I love this business. I love the look that I see in my students’ eyes when they realize that the have just accomplished something they did not think possible. I dig it when a student tells me a story about how what I taught them helped them in some way. My mission is to give people tools to help them to live better lives, and it gives me great satisfaction.
But I gotta tell ya, there are a lot of things about this business that drive me batty. Today, my pet peeve is the “urban legends” of my business. These are stories and illustrations that you will find widely quoted as fact in books, CD’s, seminars and presentations. They are quoted as fact, but as far as I can tell, they have no real basis anywhere. Could be that I’m just missing something, but I don’t think so. In fact, I think I’m smelling something pretty stinky around these stories.

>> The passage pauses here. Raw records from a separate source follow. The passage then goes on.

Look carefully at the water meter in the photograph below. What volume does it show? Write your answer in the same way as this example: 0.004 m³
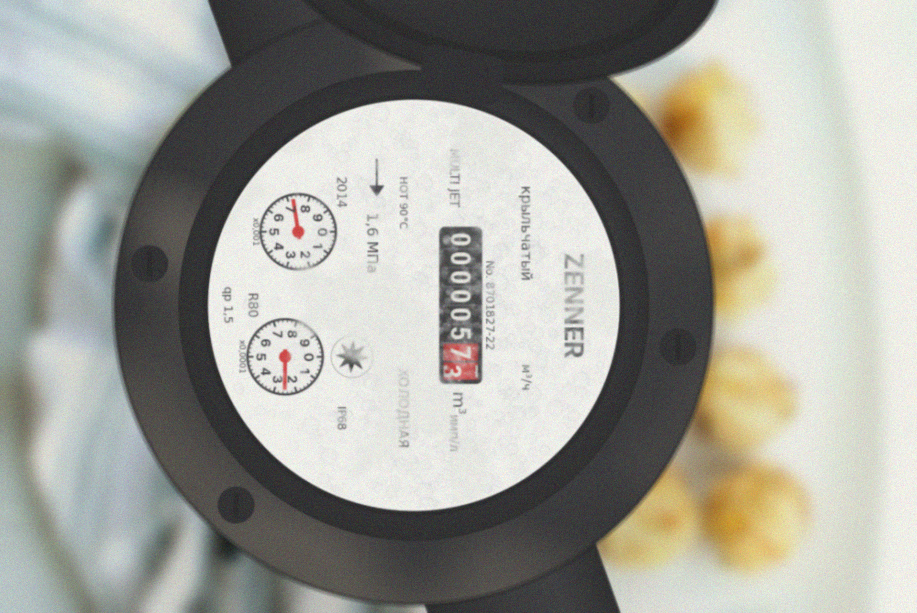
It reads 5.7272 m³
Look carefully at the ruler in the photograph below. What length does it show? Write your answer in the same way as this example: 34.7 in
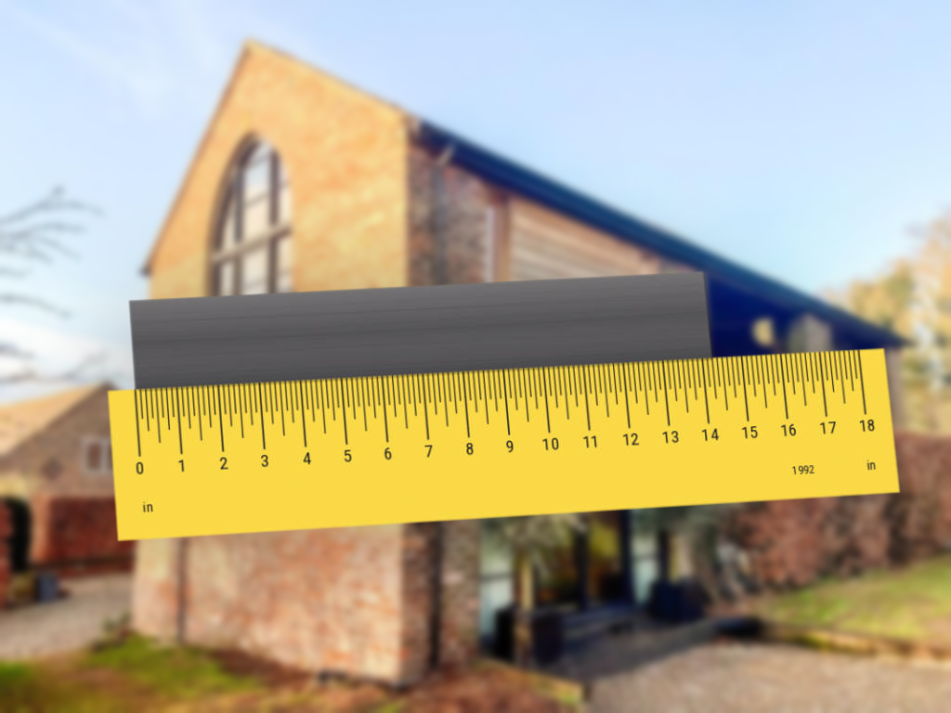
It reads 14.25 in
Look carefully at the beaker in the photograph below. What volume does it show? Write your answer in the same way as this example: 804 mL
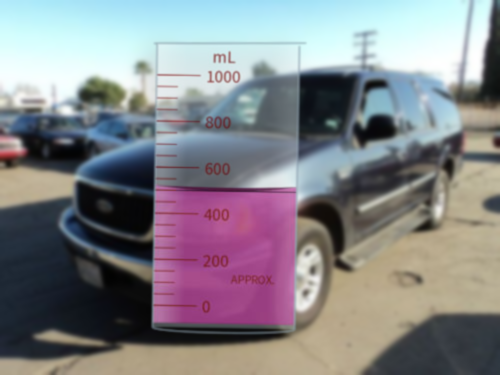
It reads 500 mL
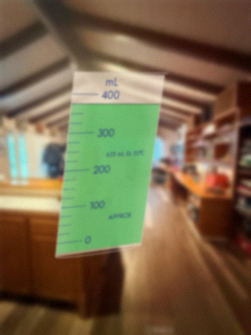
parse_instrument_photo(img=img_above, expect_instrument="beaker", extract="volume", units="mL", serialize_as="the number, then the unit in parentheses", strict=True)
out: 375 (mL)
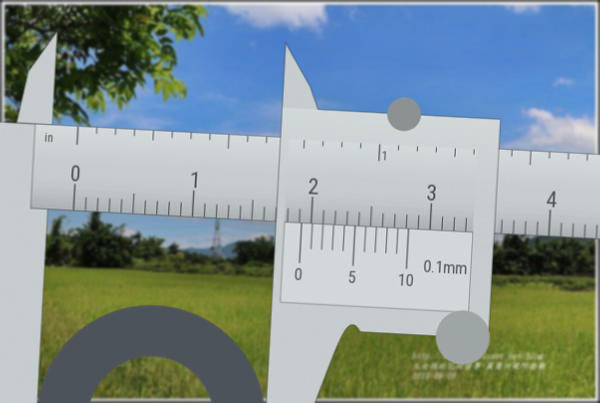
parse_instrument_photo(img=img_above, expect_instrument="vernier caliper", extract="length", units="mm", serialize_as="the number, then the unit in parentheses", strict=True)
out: 19.2 (mm)
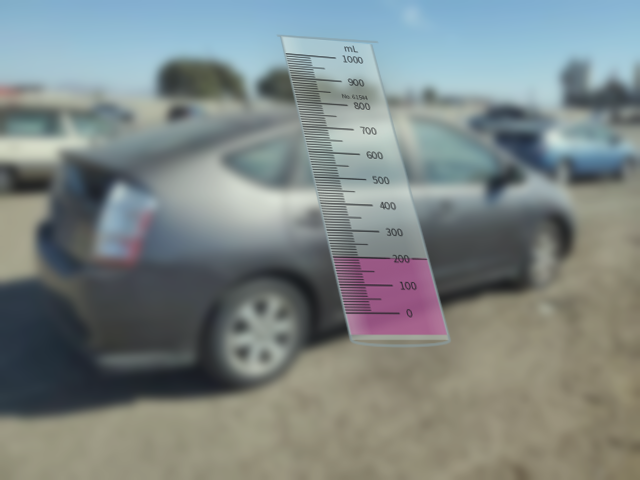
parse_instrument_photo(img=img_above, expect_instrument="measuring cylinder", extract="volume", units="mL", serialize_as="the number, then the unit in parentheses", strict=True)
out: 200 (mL)
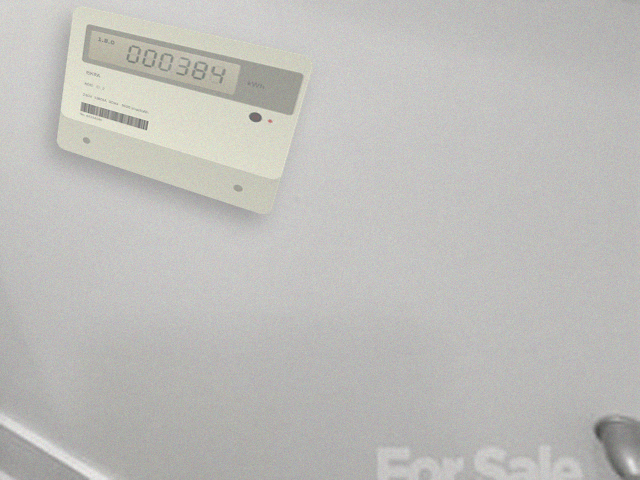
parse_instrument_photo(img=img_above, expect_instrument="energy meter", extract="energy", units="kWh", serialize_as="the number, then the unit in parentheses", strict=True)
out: 384 (kWh)
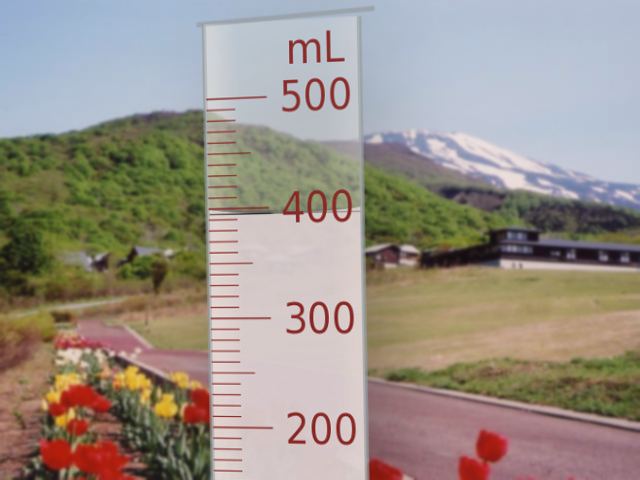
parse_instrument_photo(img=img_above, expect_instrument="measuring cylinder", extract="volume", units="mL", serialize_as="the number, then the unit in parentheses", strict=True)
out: 395 (mL)
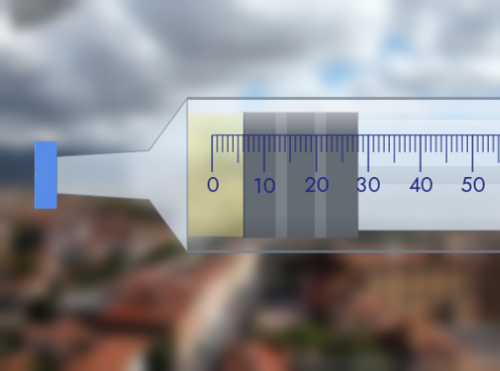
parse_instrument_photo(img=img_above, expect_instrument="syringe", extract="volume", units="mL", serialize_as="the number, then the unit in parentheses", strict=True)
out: 6 (mL)
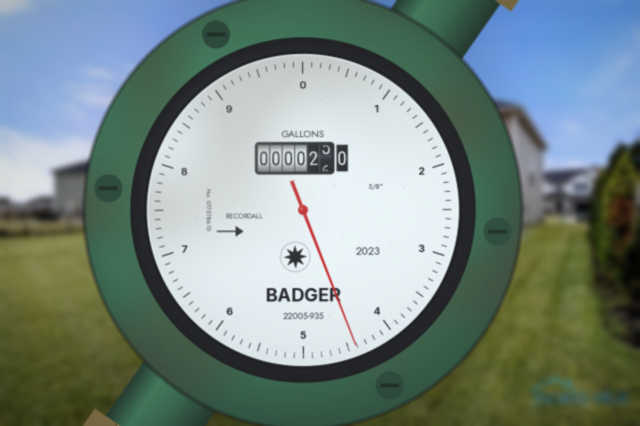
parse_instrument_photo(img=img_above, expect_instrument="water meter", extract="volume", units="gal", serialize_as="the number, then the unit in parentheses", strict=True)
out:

The first is the story of the Bamboo Tree. The story has is that when a bamboo farmer (is there really such a thing as a bamboo farmer?) plants a bamboo, he waters it and tends it for 10 years with no visible results. Then in the 10th year, the plant suddenly shoots out of the ground and grows at some astronomical rate, like a foot a week or something. The moral is that much of our work is like this. We plant and water and tend to our business, and the results are slow in coming. But if we are faithful, and don’t give up, the results will be spectacular. Good story. I think, however, that it is a total load of crap. I have been unable to find any documentation of the growth cycle of bamboo that supports this story.
Second is the widely reported statistic that 97% of our communication is non-verbal. I first heard this in college in my Introduction to Communication class. It is generally accepted fact. Yet I have found no studies or documentation to actually support the claim. How do you measure it? What’s the methodology that came up with that number. The general concept may even be true, but it ticks me off that this is probably just a made up thing that has worked it’s way into the collective psyche.
Third is the widely referenced Harvard University Study on Goal Setting. The story is that “once upon a time” Harvard Business School did a study. They asked a sample of people if they had goals, what they were, and if they had written them down. Only 3% had written goals. 30 years later, they looked up the same people and guess what they found? The 3% who had written down their goals now rule the world. The rest of the sample now live in poverty in Bangladesh. OK, that’s not exactly how it goes, but close enough. I cannot find any such study. The only specific thing I can find is that it happened at Harvard. No year, no publication, no authors. Nothing. I think it’s a load of bunk. Again, it may be true that people who set goals and write them down are more successful, but why must we resort to lies to teach the truth?
I am currently reading Awaken the Giant Within by Tony Robbins. I have tremendous respect for Tony and his work, and I’m really enjoying and learning a lot from the book, but one thing in he wrote really rubbed me wrong. As an example of the power of constant and never-ending improvement, Robbins cites basketball coach Pat Riley. Robbins relates this story, that took place at the start of the 1986 season with the Lakers.
He convinced the players that increasing the quality of their game by a mere 1 ercent over their personal best would make a major difference in their season. This seems ridiculously small, but when you think about 12 players increasing by 1 percent their court skills over 5 areas the combined effort makes a team that is 60% more effective than it was before.
Ok, I’m not a math whiz so I can’t explain why in technical terms, but the logic here just seems wrong to me. A one percent increase in 5 separate areas for 12 players does NOT add up to 60% overall improvement. The categories are mixed up. This sort of noodling with the facts just drives me bonkers. Aren’t there enough REAL stories to illustrate the point. Can’t you use actual logic, rather than made up pseudo-math?
Stories and word pictures are powerful and useful for helping people to grasp the concepts involved, not just cognitively, but emotionally as well. That’s why speakers like to use stories like these. When people change behavior, it is almost always the result of some sort of change in emotional state, not a logical decision. Stories and images tap into emotions much more effectively than facts. The power of facts often comes from the emotional weight granted to authorities like Harvard.
I believe that goal setting is indeed a powerful tool for living an intentional and purposeful life. I agree that we should persevere even when results seem to be delayed. I am certain that how we say things is often more powerful than what we actually say. And I believe that constants incremental improvement can add up to dramatic progress over time.
Yup. I believe all these things. But I don’t buy the stories. Not for a minute. I wish my colleagues would stop spouting nonsense, even in the service of truth.